> _DATA UNDER STUDY_
+--

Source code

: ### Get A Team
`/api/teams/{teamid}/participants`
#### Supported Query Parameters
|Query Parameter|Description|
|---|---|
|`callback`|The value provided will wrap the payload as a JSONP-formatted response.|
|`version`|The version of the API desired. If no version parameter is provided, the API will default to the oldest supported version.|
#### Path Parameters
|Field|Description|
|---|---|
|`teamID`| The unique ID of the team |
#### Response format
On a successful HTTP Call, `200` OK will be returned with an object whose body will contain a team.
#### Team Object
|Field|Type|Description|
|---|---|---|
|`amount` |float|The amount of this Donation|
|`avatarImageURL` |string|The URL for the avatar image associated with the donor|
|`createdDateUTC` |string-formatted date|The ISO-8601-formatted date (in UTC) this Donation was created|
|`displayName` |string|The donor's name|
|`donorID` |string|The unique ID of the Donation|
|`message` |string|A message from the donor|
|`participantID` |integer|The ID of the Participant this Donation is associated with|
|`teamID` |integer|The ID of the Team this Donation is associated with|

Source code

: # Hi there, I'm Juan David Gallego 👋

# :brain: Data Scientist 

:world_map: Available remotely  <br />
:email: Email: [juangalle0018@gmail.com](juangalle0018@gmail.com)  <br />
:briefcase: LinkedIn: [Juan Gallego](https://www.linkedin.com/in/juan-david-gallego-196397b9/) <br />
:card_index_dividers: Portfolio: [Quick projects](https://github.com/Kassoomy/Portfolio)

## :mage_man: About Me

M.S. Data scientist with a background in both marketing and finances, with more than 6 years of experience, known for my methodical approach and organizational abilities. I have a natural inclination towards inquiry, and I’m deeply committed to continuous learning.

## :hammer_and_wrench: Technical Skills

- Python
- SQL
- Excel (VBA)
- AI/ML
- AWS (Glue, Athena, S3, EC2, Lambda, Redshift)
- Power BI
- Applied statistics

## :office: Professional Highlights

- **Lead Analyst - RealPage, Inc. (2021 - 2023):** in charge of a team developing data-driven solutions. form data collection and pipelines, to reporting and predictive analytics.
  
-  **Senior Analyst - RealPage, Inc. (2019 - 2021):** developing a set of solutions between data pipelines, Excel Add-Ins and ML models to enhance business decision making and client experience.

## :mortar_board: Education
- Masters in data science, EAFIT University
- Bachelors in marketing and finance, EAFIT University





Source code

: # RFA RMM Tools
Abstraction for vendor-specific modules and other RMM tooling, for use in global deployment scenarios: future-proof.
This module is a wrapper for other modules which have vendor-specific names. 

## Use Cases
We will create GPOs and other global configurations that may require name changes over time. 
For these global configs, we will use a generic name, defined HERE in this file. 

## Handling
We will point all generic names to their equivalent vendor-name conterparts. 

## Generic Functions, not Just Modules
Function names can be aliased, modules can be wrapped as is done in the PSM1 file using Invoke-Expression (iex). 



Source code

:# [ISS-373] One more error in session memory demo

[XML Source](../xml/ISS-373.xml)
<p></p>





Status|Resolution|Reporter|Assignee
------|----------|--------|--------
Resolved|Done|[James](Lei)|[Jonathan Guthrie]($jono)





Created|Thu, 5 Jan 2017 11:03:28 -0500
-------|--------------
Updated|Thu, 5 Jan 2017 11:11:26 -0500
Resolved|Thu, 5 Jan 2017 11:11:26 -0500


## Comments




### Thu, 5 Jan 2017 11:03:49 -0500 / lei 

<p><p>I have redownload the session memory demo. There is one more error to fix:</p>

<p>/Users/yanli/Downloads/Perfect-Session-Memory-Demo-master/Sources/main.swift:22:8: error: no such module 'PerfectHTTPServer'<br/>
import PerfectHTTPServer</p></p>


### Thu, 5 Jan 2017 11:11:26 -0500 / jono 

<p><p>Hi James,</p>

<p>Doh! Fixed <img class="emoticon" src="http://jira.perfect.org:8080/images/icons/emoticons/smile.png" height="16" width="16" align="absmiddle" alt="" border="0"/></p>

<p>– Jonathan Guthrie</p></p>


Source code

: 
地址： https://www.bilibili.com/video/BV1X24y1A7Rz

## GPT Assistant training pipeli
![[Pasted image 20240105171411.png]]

+--

> _ABOUT THIS EXERCISE_
Rewrite the listing above, replacing every occurrence of "Donation" with "Contribution" and leaving everything else unchanged.

> _EXPECTED ANSWER_
Source code

: ### Get A Team
`/api/teams/{teamid}/participants`
#### Supported Query Parameters
|Query Parameter|Description|
|---|---|
|`callback`|The value provided will wrap the payload as a JSONP-formatted response.|
|`version`|The version of the API desired. If no version parameter is provided, the API will default to the oldest supported version.|
#### Path Parameters
|Field|Description|
|---|---|
|`teamID`| The unique ID of the team |
#### Response format
On a successful HTTP Call, `200` OK will be returned with an object whose body will contain a team.
#### Team Object
|Field|Type|Description|
|---|---|---|
|`amount` |float|The amount of this Contribution|
|`avatarImageURL` |string|The URL for the avatar image associated with the donor|
|`createdDateUTC` |string-formatted date|The ISO-8601-formatted date (in UTC) this Contribution was created|
|`displayName` |string|The donor's name|
|`donorID` |string|The unique ID of the Contribution|
|`message` |string|A message from the donor|
|`participantID` |integer|The ID of the Participant this Contribution is associated with|
|`teamID` |integer|The ID of the Team this Contribution is associated with|

Source code

: # Hi there, I'm Juan David Gallego 👋

# :brain: Data Scientist 

:world_map: Available remotely  <br />
:email: Email: [juangalle0018@gmail.com](juangalle0018@gmail.com)  <br />
:briefcase: LinkedIn: [Juan Gallego](https://www.linkedin.com/in/juan-david-gallego-196397b9/) <br />
:card_index_dividers: Portfolio: [Quick projects](https://github.com/Kassoomy/Portfolio)

## :mage_man: About Me

M.S. Data scientist with a background in both marketing and finances, with more than 6 years of experience, known for my methodical approach and organizational abilities. I have a natural inclination towards inquiry, and I’m deeply committed to continuous learning.

## :hammer_and_wrench: Technical Skills

- Python
- SQL
- Excel (VBA)
- AI/ML
- AWS (Glue, Athena, S3, EC2, Lambda, Redshift)
- Power BI
- Applied statistics

## :office: Professional Highlights

- **Lead Analyst - RealPage, Inc. (2021 - 2023):** in charge of a team developing data-driven solutions. form data collection and pipelines, to reporting and predictive analytics.
  
-  **Senior Analyst - RealPage, Inc. (2019 - 2021):** developing a set of solutions between data pipelines, Excel Add-Ins and ML models to enhance business decision making and client experience.

## :mortar_board: Education
- Masters in data science, EAFIT University
- Bachelors in marketing and finance, EAFIT University





Source code

: # RFA RMM Tools
Abstraction for vendor-specific modules and other RMM tooling, for use in global deployment scenarios: future-proof.
This module is a wrapper for other modules which have vendor-specific names. 

## Use Cases
We will create GPOs and other global configurations that may require name changes over time. 
For these global configs, we will use a generic name, defined HERE in this file. 

## Handling
We will point all generic names to their equivalent vendor-name conterparts. 

## Generic Functions, not Just Modules
Function names can be aliased, modules can be wrapped as is done in the PSM1 file using Invoke-Expression (iex). 



Source code

:# [ISS-373] One more error in session memory demo

[XML Source](../xml/ISS-373.xml)
<p></p>





Status|Resolution|Reporter|Assignee
------|----------|--------|--------
Resolved|Done|[James](Lei)|[Jonathan Guthrie]($jono)





Created|Thu, 5 Jan 2017 11:03:28 -0500
-------|--------------
Updated|Thu, 5 Jan 2017 11:11:26 -0500
Resolved|Thu, 5 Jan 2017 11:11:26 -0500


## Comments




### Thu, 5 Jan 2017 11:03:49 -0500 / lei 

<p><p>I have redownload the session memory demo. There is one more error to fix:</p>

<p>/Users/yanli/Downloads/Perfect-Session-Memory-Demo-master/Sources/main.swift:22:8: error: no such module 'PerfectHTTPServer'<br/>
import PerfectHTTPServer</p></p>


### Thu, 5 Jan 2017 11:11:26 -0500 / jono 

<p><p>Hi James,</p>

<p>Doh! Fixed <img class="emoticon" src="http://jira.perfect.org:8080/images/icons/emoticons/smile.png" height="16" width="16" align="absmiddle" alt="" border="0"/></p>

<p>– Jonathan Guthrie</p></p>


Source code

: 
地址： https://www.bilibili.com/video/BV1X24y1A7Rz

## GPT Assistant training pipeli
![[Pasted image 20240105171411.png]]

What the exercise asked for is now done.